Jasper Johns declared himself an artist more than six decades ago when he began exploring the human condition through drawing. Over time, his works have been associated with abstract expressionism and pop art. This month, a compilation of his drawings spanning from 1954 to 2016 will be the inaugural exhibit at the new Menil Drawing Institute.

The Condition of Being Here: Drawings by Jasper Johns takes viewers on a journey of what it means to be human—both physically and emotionally.

Flag on Orange Field by Jasper Johns

“We tend to think about drawings as pencil or pen on paper,” said Kelly Montana, assistant curator at the Menil Drawing Institute. “These drawings are also oil on canvas, ink on plastic. … You can see that the ink kind of does what it wants. … It stops of its own volition.”

Johns’ half-century fascination with the human body and curiosity about the human mind are evident in his sketches, which are reminiscent of figure studies by Leonardo da Vinci and the abstract works of Pablo Picasso.

“For Johns, skin was a container, it was a material, … a way to think about the body,” Montana said. “The skin holds everything in and is part of this world.”

In the studio of his Connecticut home, Johns covered portions of his body in oil to create Study for Skin I. Once the oil was applied, he rubbed his body onto a sheet of drafting paper and went back over the oil with charcoal to find impressions of his body to visualize the three-dimensionality of the human form on a flat surface.

“This concept of transferring the world into a flat surface is an idea that has longevity in art. Think of the Renaissance,” Montana said. “How do we make the world seem like the way we see it on paper? It requires an understanding of vision, but also a complete reorientation of depth.”

In Green Angel and an untitled drawing from 1973, Johns rearranges the human body. For the untitled piece, human body parts were cast and traced onto canvas with oil paint and graphite pencil. In an interesting twist, Johns did not place the tracings to recreate the human form, but jumbled them on the page.

Green Angel by Jasper Johns

“A subtle disorientation of the viewer is behind each of these works,” Montana said. “He has taken the elements of the lips, moved the lips and he’s moved them into this square configuration.”

Johns also explores the emotional toll of life in his drawings. From his depiction of an anguished soldier returning home from the Vietnam War to more domestic drawings made from the vantage point of his bathtub, Johns conveys the subtleties of mood and circumstance.
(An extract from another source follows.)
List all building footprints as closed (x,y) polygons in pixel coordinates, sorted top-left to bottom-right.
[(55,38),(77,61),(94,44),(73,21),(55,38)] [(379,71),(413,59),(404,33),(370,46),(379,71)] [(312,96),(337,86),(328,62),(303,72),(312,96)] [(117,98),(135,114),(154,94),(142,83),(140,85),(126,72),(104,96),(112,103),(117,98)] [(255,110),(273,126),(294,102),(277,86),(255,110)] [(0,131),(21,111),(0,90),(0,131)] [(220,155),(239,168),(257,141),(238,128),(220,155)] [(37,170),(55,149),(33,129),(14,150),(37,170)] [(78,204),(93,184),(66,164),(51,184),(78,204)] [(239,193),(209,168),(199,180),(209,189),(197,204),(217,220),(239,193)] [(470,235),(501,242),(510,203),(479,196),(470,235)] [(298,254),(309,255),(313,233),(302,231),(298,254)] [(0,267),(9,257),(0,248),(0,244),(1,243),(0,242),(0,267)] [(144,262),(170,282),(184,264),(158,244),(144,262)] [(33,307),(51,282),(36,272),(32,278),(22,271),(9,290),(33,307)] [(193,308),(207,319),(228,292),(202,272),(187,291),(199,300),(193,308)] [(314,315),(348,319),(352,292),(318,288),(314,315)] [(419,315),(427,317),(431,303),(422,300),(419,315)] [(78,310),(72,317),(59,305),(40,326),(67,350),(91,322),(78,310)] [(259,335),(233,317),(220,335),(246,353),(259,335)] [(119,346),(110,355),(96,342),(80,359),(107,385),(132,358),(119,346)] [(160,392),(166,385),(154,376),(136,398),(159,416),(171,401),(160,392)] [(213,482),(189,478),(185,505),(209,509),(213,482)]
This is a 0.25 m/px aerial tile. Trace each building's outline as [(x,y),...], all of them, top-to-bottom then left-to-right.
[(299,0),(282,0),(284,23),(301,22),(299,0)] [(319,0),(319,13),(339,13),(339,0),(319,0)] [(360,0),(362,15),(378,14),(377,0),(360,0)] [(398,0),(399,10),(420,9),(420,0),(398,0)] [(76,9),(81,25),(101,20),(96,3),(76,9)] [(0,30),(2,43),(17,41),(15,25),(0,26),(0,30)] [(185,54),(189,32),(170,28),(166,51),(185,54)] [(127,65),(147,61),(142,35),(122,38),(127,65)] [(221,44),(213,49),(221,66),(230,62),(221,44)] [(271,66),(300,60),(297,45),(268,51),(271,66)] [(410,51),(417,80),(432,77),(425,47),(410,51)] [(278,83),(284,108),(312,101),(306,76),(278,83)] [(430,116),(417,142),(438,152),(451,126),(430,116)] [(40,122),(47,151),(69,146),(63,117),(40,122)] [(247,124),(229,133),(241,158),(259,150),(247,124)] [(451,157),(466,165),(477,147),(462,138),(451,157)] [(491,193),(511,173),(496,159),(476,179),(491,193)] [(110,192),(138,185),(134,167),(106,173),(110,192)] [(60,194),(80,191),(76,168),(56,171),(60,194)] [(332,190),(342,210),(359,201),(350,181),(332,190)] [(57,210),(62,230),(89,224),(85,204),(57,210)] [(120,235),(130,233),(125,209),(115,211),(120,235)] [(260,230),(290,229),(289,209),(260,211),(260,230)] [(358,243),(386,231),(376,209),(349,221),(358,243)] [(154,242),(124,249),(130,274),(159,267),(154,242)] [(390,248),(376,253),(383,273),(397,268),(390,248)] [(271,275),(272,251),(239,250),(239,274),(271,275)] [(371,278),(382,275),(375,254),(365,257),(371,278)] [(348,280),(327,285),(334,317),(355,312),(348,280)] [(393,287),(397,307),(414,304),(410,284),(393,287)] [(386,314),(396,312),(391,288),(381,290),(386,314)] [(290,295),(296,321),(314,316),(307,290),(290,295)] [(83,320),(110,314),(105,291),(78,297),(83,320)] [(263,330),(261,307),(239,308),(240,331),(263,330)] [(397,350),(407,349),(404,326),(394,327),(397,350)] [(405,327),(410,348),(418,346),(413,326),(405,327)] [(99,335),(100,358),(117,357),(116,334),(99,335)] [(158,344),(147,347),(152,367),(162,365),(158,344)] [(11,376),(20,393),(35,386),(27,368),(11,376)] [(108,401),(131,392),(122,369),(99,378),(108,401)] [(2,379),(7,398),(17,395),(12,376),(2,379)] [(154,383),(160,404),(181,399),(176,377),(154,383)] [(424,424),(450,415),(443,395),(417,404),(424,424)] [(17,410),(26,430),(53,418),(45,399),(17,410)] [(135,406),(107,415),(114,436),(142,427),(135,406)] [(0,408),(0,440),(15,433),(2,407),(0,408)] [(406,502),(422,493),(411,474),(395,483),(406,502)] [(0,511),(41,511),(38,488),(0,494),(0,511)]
“The way his life transpired in the mind’s eye concerned him, so he went to see a psychologist,” Montana said of the artist, now 88, a Georgia native who was raised in South Carolina. “The psychologist called this ‘racing thoughts’ and said that they are very normal. There are lots of different things in [this drawing]—it’s the bathtub, it’s a weird sign in German—things that are major moments in your life mixed with private moments and these moments that stand out to you for some reason.”

Ultimately, Johns’ work is suggestive, even subjective, which gives viewers a chance to pull from their own experiences and draw their own conclusions.

“I think [humanity] fascinated him,” Montana said. “I think that if Johns wasn’t such a masterful draftsman, I think in a lot of ways he would have been a philosopher.”